In that brief recess as I worked out how best to answer the question, I began to weigh up the magnitude of it and of its asking. Firstly my five-year-old son calls God ‘Hashem’. Of course he does. He attends a Jewish school.

Not only has he learned that Hashem is God’s name, but he is beginning to learn the concept of God, so much so that he now believes God has the power to kill everyone simultaneously. That’s some trio – God, death and murder all in the same sentence and all catapulted at me to somehow elucidate and make sense for him.

He is spot on to ask and he has been soliciting answers since he could speak – and will continue to do so. The next morning he mused whether the rain actually lived in the clouds. But it was the question of immediate Armageddon that puzzled me, not the answer, of course, but from where the concept derived. It emanates from what he is learning at school.

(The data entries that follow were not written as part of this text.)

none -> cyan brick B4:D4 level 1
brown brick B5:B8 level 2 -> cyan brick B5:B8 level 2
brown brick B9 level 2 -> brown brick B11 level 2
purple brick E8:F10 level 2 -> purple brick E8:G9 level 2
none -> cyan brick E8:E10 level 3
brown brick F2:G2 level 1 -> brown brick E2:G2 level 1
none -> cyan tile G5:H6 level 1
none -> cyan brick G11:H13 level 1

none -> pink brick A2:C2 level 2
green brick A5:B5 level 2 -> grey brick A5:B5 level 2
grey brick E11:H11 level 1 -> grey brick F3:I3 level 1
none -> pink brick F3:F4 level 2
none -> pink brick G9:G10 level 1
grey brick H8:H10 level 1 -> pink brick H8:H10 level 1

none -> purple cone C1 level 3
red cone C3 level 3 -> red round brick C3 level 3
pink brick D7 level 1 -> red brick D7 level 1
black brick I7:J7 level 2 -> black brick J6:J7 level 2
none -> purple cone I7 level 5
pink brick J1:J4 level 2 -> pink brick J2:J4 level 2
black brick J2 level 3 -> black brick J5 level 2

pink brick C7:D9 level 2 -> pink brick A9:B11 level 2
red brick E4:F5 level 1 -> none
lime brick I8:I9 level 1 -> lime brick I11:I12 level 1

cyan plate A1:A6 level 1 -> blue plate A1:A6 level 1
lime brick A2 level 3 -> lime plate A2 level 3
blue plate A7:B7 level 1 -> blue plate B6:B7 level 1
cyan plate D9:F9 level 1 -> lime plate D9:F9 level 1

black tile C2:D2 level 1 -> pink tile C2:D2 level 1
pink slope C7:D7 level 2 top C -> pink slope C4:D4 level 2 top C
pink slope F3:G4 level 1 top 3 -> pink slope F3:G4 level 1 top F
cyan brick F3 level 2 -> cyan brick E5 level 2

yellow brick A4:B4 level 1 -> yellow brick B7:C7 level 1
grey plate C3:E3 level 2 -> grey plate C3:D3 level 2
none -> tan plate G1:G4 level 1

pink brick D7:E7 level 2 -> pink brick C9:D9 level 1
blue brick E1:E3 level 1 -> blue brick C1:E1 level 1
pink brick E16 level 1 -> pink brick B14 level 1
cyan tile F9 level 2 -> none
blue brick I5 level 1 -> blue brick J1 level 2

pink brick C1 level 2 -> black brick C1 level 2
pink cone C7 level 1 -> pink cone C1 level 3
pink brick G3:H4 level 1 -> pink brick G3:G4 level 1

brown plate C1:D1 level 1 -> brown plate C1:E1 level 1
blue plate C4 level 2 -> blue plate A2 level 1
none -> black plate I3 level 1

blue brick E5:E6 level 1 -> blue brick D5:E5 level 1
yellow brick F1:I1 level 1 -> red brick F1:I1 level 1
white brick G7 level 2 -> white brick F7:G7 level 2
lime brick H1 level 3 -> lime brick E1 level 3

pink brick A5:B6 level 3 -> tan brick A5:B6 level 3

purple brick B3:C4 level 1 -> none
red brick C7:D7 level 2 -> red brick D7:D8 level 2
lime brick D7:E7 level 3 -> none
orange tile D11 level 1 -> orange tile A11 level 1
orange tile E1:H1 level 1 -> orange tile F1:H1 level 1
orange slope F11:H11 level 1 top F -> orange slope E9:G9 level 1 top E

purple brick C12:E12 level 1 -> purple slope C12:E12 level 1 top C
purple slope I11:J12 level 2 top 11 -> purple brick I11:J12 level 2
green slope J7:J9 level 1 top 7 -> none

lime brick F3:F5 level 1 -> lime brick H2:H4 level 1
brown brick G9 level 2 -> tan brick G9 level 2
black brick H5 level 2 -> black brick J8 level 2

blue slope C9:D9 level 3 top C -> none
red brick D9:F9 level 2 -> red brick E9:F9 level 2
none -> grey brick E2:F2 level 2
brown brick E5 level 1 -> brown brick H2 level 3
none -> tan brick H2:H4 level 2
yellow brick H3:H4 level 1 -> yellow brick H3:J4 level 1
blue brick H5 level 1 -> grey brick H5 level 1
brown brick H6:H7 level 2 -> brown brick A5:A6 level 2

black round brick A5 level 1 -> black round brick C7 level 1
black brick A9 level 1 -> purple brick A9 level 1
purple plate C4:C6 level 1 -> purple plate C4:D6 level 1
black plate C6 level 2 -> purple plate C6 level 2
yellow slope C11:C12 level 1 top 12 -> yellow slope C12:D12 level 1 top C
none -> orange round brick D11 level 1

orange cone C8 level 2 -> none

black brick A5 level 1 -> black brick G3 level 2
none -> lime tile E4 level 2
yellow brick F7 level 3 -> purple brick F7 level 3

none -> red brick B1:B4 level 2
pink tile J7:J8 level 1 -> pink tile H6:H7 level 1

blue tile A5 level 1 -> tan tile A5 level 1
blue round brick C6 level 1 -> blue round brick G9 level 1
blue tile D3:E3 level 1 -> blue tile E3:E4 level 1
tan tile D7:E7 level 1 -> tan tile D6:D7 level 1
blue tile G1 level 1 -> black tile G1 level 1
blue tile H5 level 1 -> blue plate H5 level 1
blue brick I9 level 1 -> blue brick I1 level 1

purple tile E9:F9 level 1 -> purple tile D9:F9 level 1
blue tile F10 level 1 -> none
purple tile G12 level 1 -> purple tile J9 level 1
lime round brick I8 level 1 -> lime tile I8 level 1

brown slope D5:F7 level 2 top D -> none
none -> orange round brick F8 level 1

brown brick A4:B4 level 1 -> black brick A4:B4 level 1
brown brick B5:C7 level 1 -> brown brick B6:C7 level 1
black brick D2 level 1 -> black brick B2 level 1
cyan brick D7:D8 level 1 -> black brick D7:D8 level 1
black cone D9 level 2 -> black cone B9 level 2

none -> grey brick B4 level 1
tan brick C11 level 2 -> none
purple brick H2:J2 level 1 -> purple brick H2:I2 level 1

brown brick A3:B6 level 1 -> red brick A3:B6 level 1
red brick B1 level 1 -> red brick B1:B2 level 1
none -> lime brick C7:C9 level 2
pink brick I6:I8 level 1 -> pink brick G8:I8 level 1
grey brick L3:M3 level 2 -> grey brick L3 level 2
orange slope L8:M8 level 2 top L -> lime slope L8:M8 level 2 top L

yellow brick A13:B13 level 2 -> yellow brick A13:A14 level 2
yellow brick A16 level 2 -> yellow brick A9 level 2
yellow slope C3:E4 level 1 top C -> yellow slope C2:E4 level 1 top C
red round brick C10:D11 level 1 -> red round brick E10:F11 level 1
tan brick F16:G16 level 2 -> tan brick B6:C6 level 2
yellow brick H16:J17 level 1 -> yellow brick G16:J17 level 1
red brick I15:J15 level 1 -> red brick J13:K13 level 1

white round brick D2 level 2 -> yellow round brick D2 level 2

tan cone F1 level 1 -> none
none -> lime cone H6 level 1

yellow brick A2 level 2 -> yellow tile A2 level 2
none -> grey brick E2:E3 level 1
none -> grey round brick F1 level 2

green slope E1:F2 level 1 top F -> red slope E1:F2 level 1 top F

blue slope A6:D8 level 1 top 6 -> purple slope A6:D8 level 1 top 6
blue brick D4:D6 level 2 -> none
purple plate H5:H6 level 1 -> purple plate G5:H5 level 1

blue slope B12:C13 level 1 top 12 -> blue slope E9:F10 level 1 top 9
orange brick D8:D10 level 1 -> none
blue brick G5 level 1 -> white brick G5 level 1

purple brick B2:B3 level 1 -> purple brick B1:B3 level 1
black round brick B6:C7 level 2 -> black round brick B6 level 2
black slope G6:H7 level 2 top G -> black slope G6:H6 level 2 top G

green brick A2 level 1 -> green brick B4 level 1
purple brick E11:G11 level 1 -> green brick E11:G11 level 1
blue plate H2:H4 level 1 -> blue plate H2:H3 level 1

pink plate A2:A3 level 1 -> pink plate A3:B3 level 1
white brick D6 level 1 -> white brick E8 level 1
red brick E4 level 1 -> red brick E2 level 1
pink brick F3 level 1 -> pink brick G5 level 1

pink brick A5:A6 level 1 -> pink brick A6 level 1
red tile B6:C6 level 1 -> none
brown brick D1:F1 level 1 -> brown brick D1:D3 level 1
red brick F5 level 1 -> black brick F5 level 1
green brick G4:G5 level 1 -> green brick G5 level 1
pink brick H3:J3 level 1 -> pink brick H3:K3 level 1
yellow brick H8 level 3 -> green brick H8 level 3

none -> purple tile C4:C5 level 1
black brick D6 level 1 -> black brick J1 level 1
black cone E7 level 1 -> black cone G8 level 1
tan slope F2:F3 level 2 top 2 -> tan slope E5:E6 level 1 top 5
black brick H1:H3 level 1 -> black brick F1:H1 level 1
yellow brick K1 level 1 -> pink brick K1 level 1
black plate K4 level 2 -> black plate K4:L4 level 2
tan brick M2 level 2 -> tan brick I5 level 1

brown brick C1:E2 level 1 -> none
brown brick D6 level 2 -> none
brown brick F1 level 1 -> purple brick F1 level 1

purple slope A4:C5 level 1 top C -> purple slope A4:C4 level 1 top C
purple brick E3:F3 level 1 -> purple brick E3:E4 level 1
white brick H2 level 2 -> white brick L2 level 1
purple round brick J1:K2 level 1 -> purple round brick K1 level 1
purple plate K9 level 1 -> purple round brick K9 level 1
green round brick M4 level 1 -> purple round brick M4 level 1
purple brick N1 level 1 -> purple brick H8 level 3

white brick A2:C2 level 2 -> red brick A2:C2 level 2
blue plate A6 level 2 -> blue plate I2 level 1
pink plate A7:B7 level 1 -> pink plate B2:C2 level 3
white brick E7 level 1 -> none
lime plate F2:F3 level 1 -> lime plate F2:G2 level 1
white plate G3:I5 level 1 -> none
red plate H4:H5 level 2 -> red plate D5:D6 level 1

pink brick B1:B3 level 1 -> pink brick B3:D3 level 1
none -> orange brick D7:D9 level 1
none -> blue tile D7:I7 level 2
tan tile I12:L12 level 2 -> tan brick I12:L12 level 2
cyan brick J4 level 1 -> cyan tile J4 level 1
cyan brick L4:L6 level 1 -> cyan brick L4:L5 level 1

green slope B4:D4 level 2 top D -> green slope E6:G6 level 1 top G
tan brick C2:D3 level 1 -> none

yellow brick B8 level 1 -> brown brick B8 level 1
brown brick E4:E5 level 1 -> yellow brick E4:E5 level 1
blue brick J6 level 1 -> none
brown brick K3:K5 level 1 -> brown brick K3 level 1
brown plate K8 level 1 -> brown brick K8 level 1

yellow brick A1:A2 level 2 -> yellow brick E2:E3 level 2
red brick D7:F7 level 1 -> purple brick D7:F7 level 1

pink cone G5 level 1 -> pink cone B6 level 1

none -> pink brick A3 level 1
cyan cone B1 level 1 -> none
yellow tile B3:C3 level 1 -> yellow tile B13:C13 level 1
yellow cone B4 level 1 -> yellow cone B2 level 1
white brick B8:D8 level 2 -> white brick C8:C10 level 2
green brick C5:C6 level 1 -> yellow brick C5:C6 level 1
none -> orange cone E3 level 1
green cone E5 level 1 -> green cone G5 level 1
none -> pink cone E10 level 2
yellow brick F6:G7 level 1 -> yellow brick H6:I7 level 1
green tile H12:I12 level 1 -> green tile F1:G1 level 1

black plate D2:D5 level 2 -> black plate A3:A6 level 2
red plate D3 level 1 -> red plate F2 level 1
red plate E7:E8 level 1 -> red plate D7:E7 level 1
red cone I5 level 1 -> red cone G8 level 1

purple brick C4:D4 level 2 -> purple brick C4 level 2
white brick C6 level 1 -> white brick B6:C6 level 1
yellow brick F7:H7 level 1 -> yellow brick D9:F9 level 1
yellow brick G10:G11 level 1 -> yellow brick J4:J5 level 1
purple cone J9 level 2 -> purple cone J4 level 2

The plague of locusts is part of the Pesach horror story

The plague of locusts is part of the Pesach ‘horror story’

The Purim story sees the evil villain Haman planning to exterminate all the Jews, the Pesach story rivals the most gruesome of horror movies, with its 10 plagues and death of the first-born and then in the story of Noah, God sends a flood to wipe out civilisation. These are hefty themes for a five-year-old. And I’d thought that fairytales had a lot to answer for, what with poisoned apples and incarcerating a girl with long locks in a tall tower; Torah tales take no prisoners.

No wonder my son is capable of believing that Hashem could knock us all off in one foul swoop. Had I been bumbling along happily, buttoning his shirt and fastening his kippah and all the while not realising this is how he is being educated?

Like many other parents, maybe my relief that he had got into a nice Jewish school overshadowed the obvious; that if you send your offspring to a Jewish school they will be educated fully in all things religious. They will learn that if you are good, God will provide lovely things for you, but if you are bad, God will punish you, implanting within them a strong moral code that emphasises the consequences of good and bad behaviour.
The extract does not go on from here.